As a reader, my patience was with the asides and digressions but not with the friend who is being mourned. Here he is again, the American-novelist-professor-womaniser. Why is he always getting so much air play in novels? Why is no one calling him out? In this case, the cultural tide is turning against his behaviour, but not the narrator (it’s up to us to decide if she was in love with him or not). Just like when I read Meg Worlitzer’s The Wife, my annoyance at how much these guys get away with and the fact that they’re still getting so much air-play, is what stays with me.

Before the Coffee gets cold by Toshikazu Kawaguchi, Picador 2019

I totally judged this book by its cover. A big pink Staff Pick sticker under Japanese Bestseller was what made me pick it up.

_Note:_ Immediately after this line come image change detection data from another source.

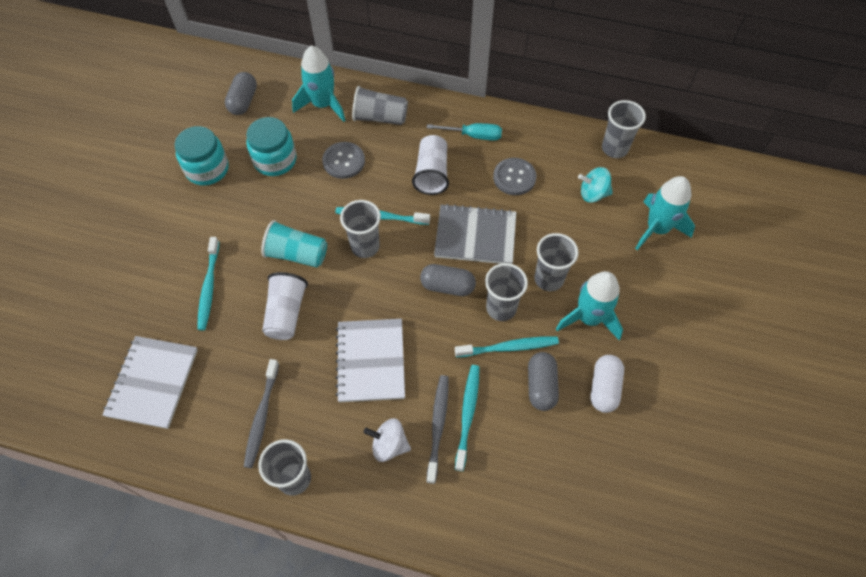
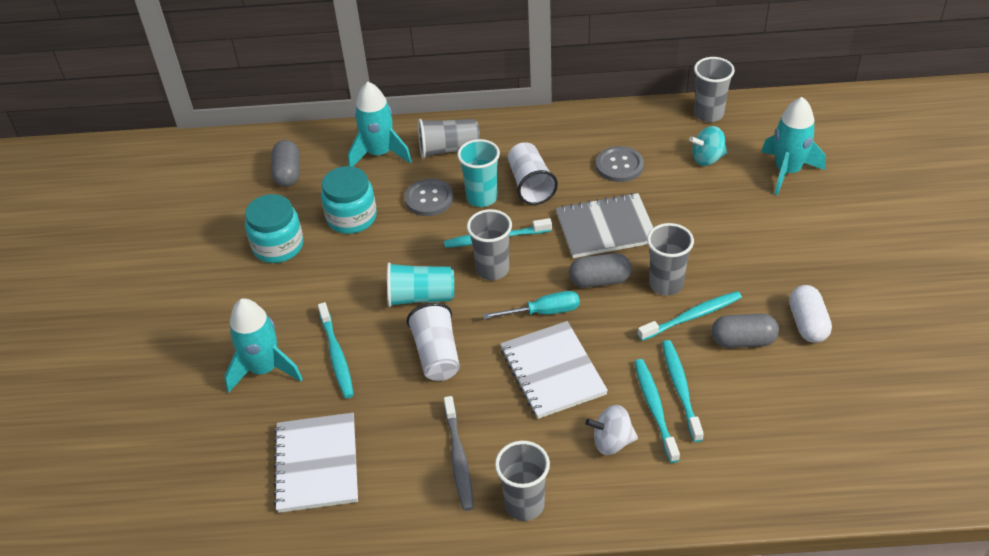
camera: 15 degrees left, 15 degrees down
turquoise screwdriver [427,123,502,141] -> turquoise screwdriver moved to [483,291,580,319]
grey toothbrush [427,375,448,484] -> turquoise toothbrush [634,359,680,463]
grey capsule [528,352,559,411] -> grey capsule turned 75 degrees counterclockwise [711,314,779,348]
grey cup [534,233,579,291] -> none
turquoise rocket [556,271,623,340] -> turquoise rocket moved to [224,298,303,393]
none -> turquoise cup [457,139,500,207]

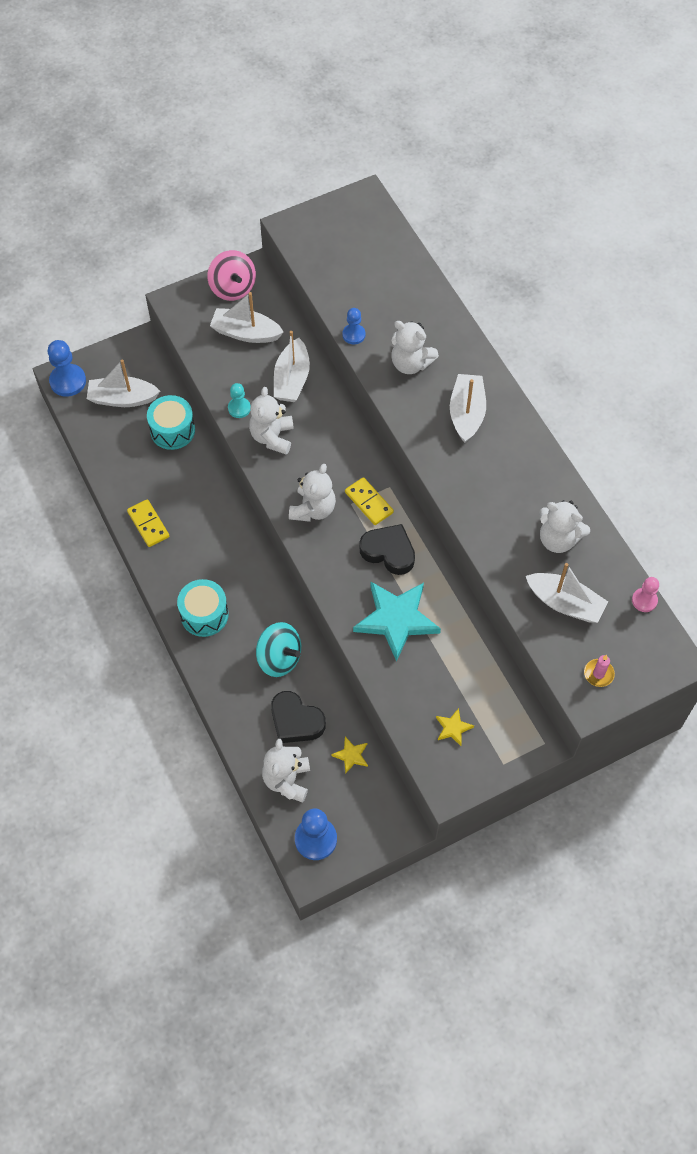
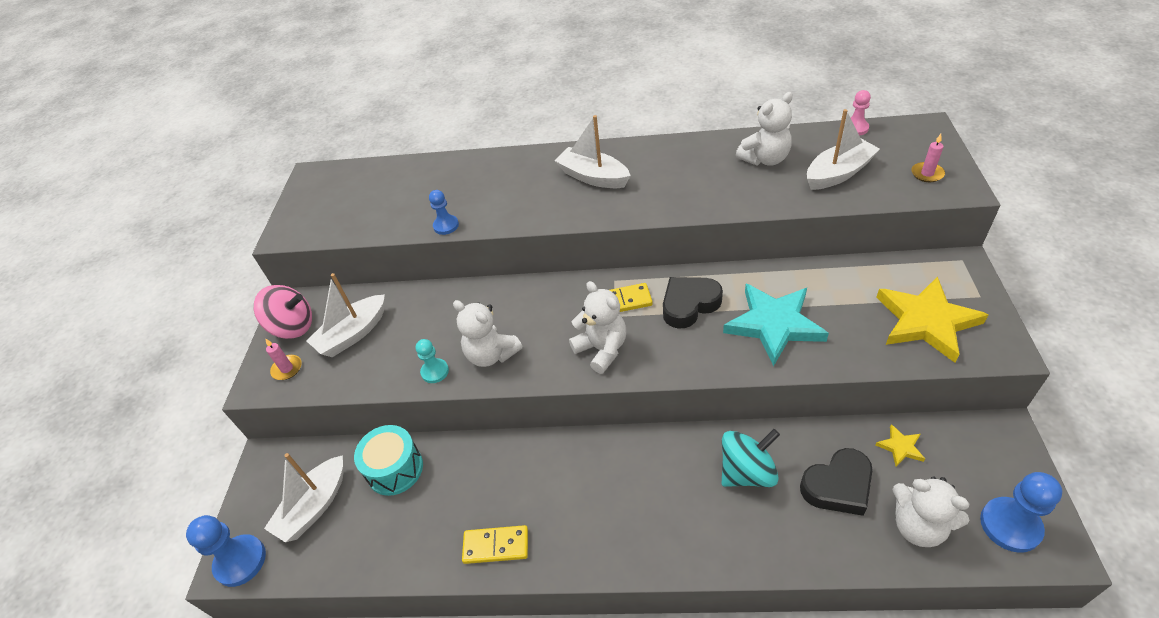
camera: 55 degrees left, 15 degrees down
turquoise drum [177,579,229,637] -> none
white boat [274,331,310,402] -> none
white teddy bear [391,321,439,374] -> none
yellow star [436,708,474,746] -> yellow star [876,276,988,363], size x2.30
none -> pink candle [265,338,302,380]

It’s set in a small basement café in Tokyo where you can go back in time. There are 5 rules; you have to sit in a certain seat, you can only stay in that seat, you can only meet someone else who has been in that café before, meeting won’t change the present and most importantly, you have to come back before the coffee gets cold.

There’s a lot of repetition with each new customer who wants to go back in time which snagged the narrative for me. I got two thirds through and realised I just wasn’t invested. It’s a subtle book that wasn’t right for me this time round.

The Bodysurfers by Robert Drewe, Penguin, 2009

Another book with a big Staff Pick sticker. The word iconic and classic are also mentioned in the blurb and I haven’t read any Robert Drewe for ages. I liked the early short stories of the Lang family but I put it down before the end.

The male protagonists had an emotional distance that kept me at bay. They were at their best with their observations as a father or failure as a husband.

It was also hard to read the story written from the point of view of a rapist. Reading it in the current climate (or any climate really), it felt like a voice was being given to the wrong side of the story.

The Paper House by Anna Spargo-Ryan, Picador, 2016

After miscarrying their first baby, Heather and Dave leave the city. Dave gets a job at the local school but Heather is sinking. She’s drowning in the loss of her child and the memories of her mother who she is also gone.

This is well written but with my restlessness and sleeplessness, I just couldn’t stay the course with Heather’s heavy grief and depression. I left her early on to tend to my own mental health.

The Book of Joe by Jonathon Tropper, Delacorte Press, 2004

Joe hasn’t been back to his hometown for 17 years. He did however write a bestseller about it that annoyed almost everyone. When he returns after his father has a stroke, the welcome is about how you’d expect it to be.

The sentences aren’t sublime and it trots around small-town-story territory (high school loves, sibling rivalry, fractured father/son relationships) but it’s very readable!

This reads like a Netflix teen movie and if anyone’s seen my streaming history, you’d know I’m pretty partial to those.

Pachinko by Min Jin Lee, Head of Zeus, 2017

Still in the pile. Still haven’t started it yet. Next month I say.

This tome was my only Christmas book (and it actually arrived in January). Anything over 500 pages seems to sink further down the book stack for sheer stability of the pile.

Billed as a generational family saga about Koreans in Japan, I missed the hype of this book when it came out but put it on my wish list after listening to this interview with Min Jin Lee on Conversations.

Sounds like once I get stuck in, I won’t be coming up for air for a while.